- **Directive**
Reproduce verbatim the lines of the material starting at the line containing "family: Accipitridae" and ending at the line containing "genus: Myrsine", with both of those lines included. Omit the pictures from your copy.

- **Dataset extract**

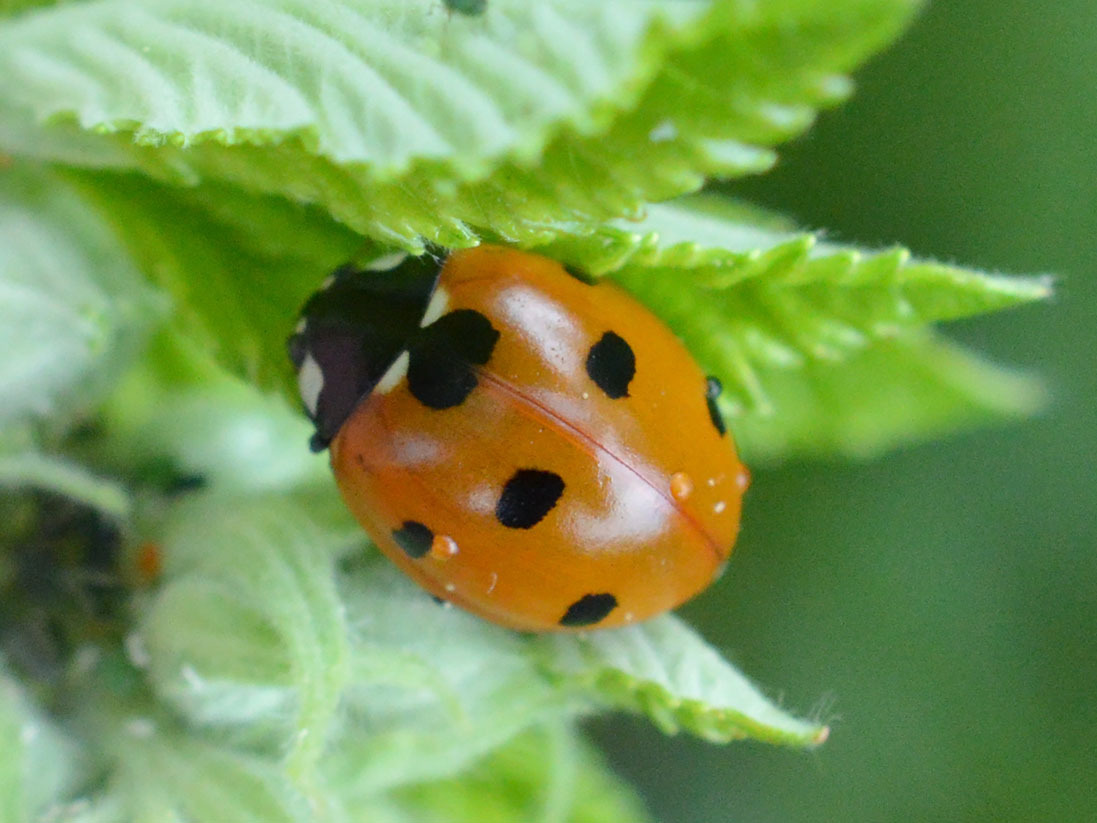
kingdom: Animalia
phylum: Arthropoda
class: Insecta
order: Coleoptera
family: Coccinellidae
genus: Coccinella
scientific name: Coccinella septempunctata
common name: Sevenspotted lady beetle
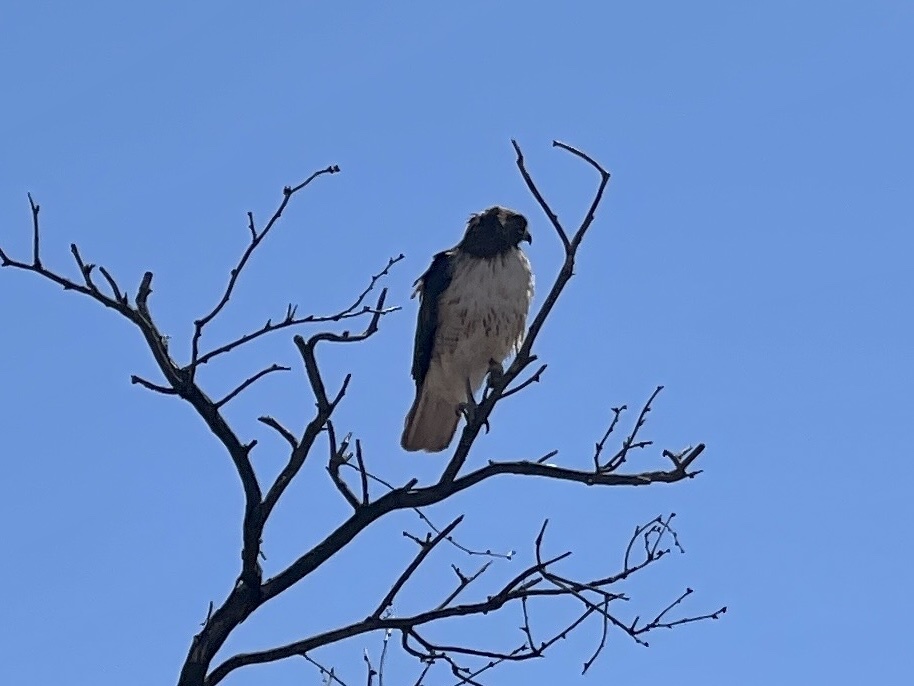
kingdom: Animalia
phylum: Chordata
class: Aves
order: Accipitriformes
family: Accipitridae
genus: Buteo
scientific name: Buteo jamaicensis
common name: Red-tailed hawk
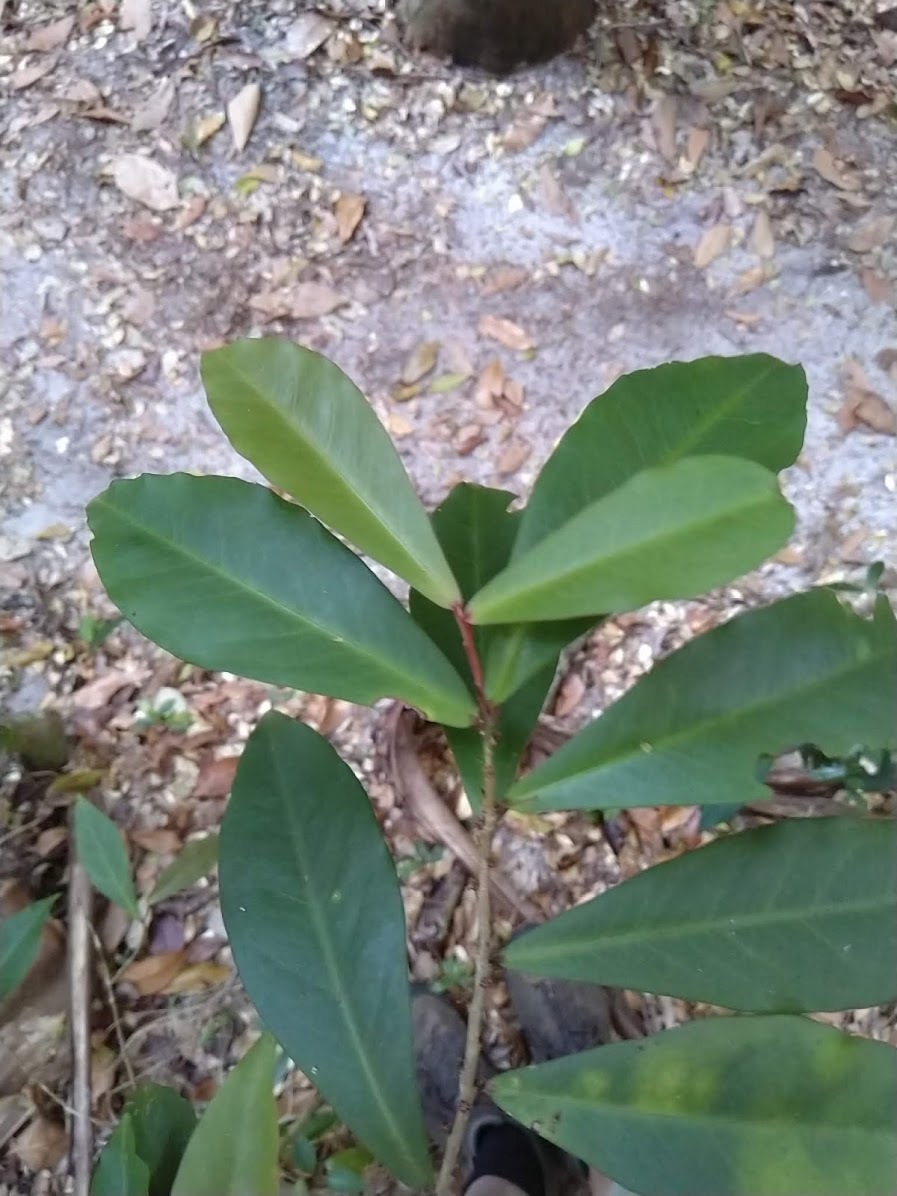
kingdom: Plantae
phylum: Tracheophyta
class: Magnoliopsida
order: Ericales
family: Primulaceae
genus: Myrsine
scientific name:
...
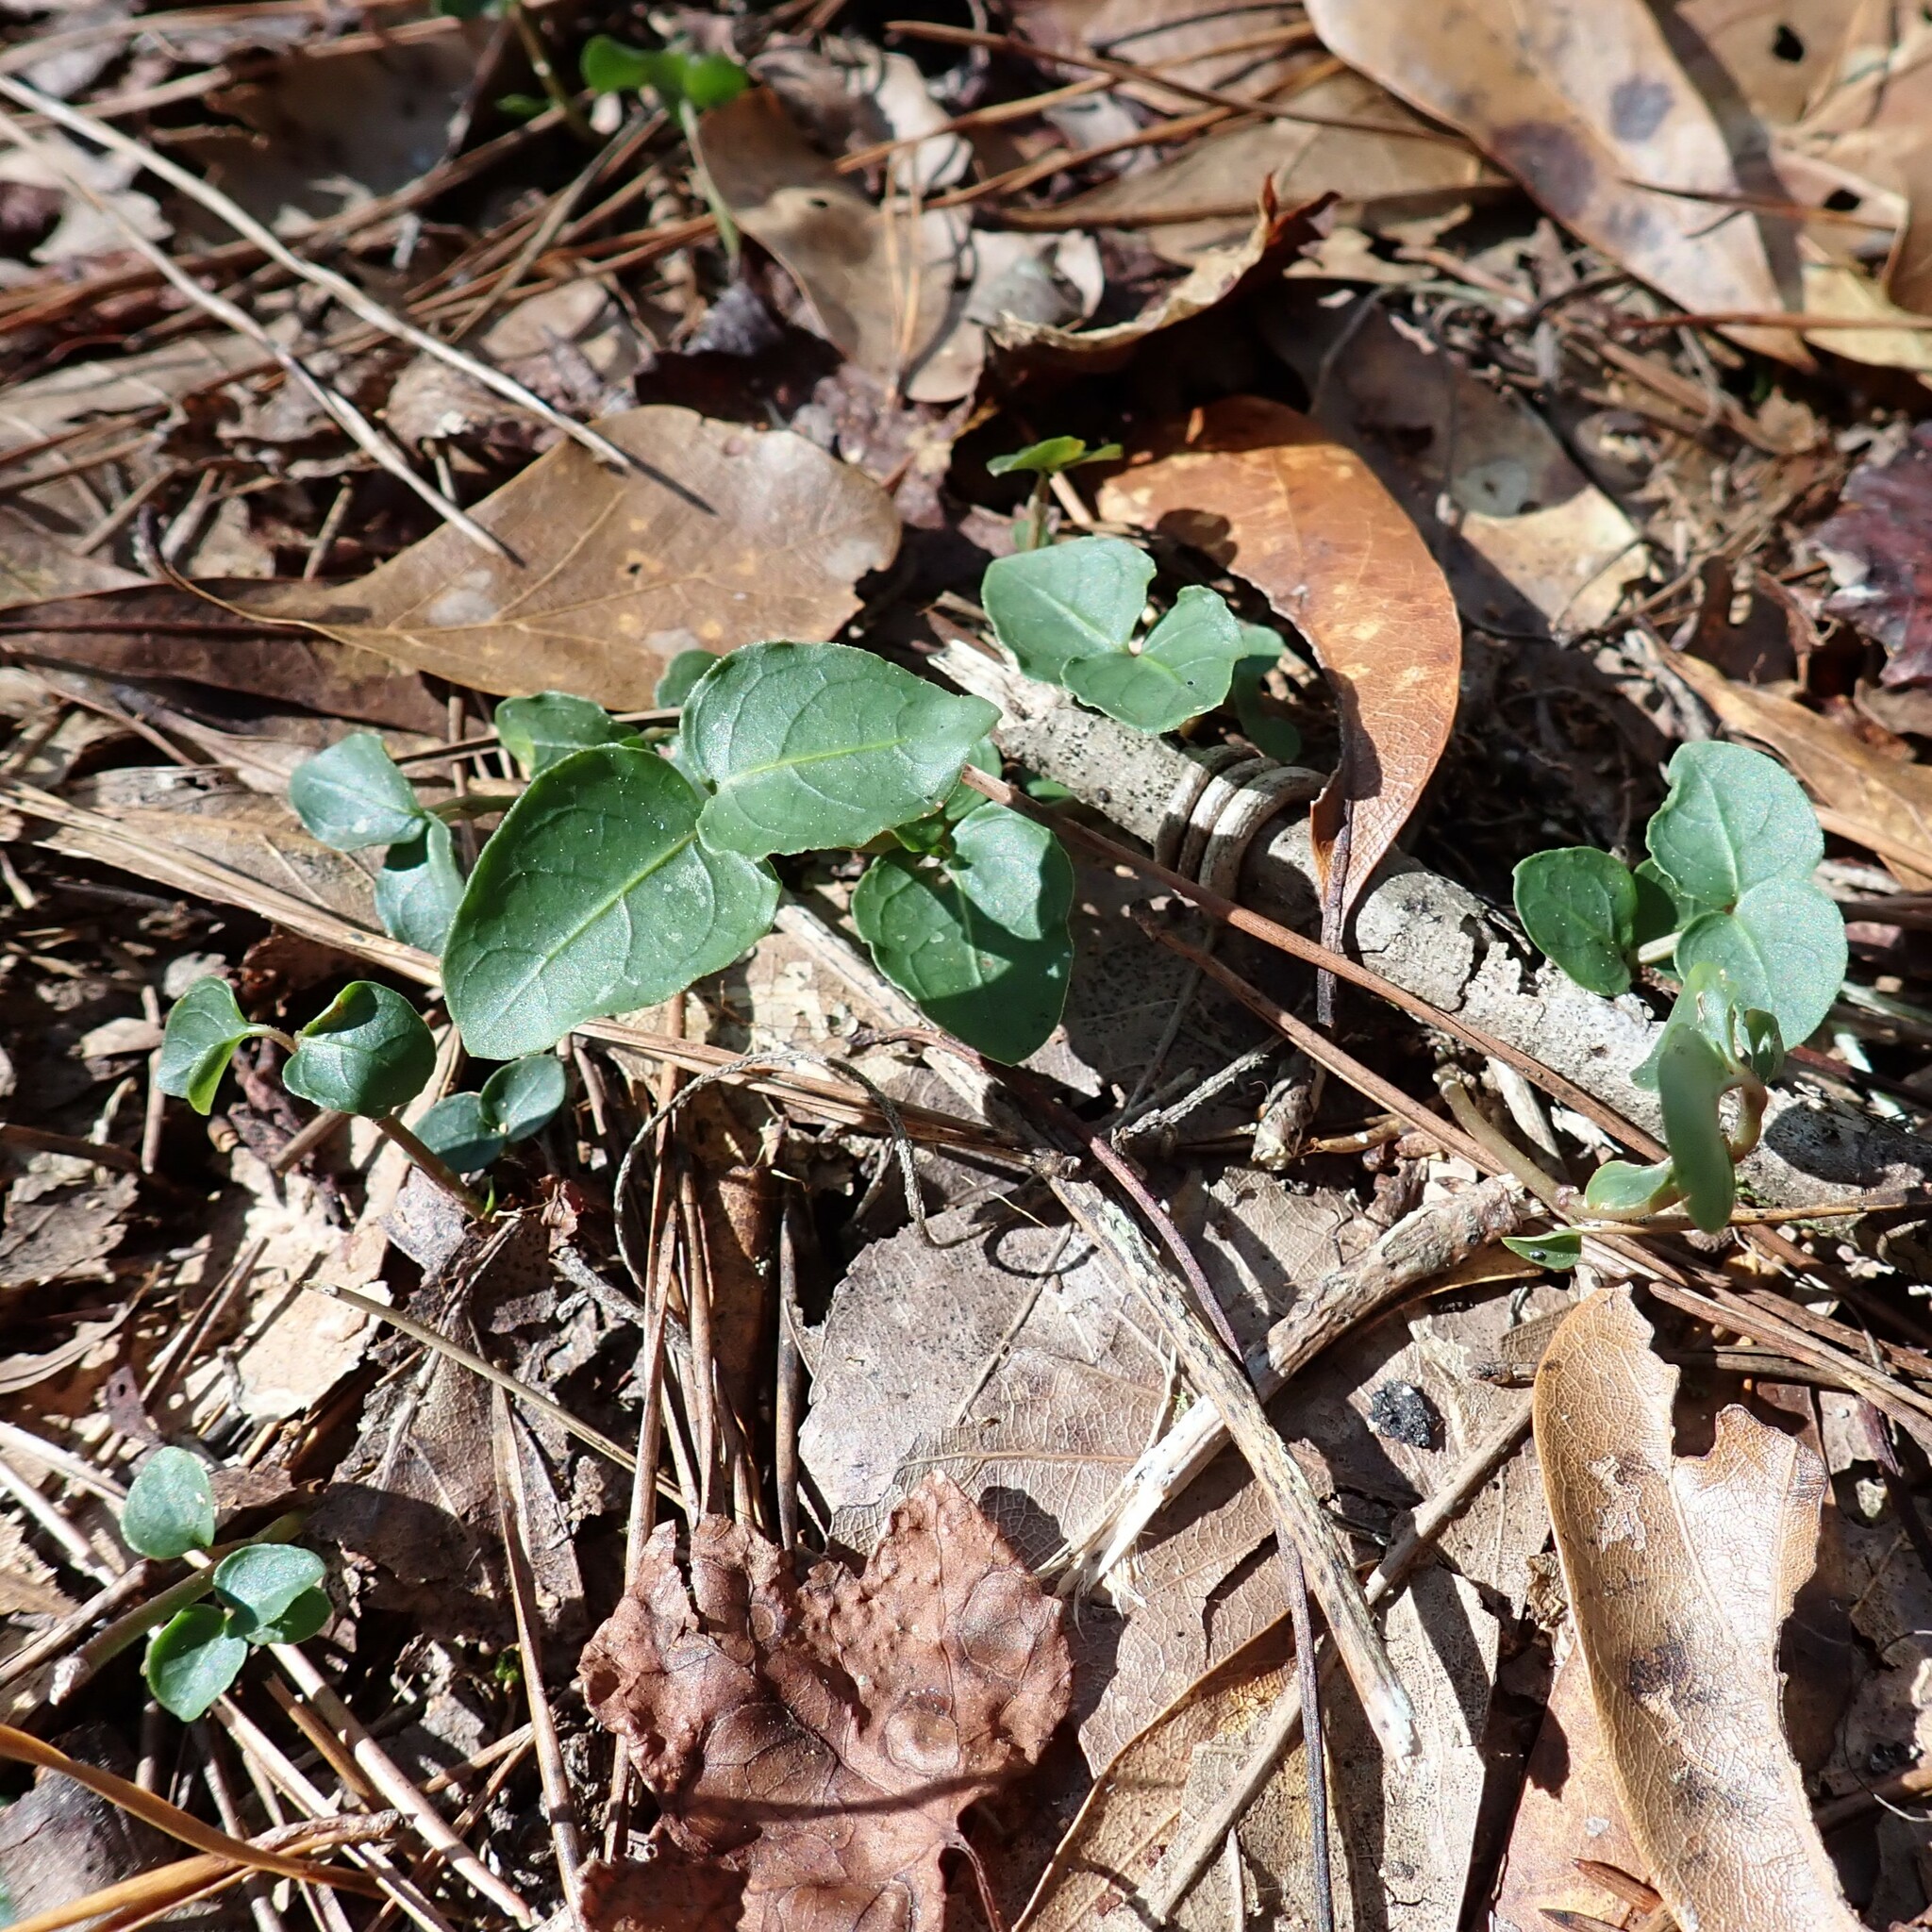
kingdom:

- **Correct answer**
family: Accipitridae
genus: Buteo
scientific name: Buteo jamaicensis
common name: Red-tailed hawk
kingdom: Plantae
phylum: Tracheophyta
class: Magnoliopsida
order: Ericales
family: Primulaceae
genus: Myrsine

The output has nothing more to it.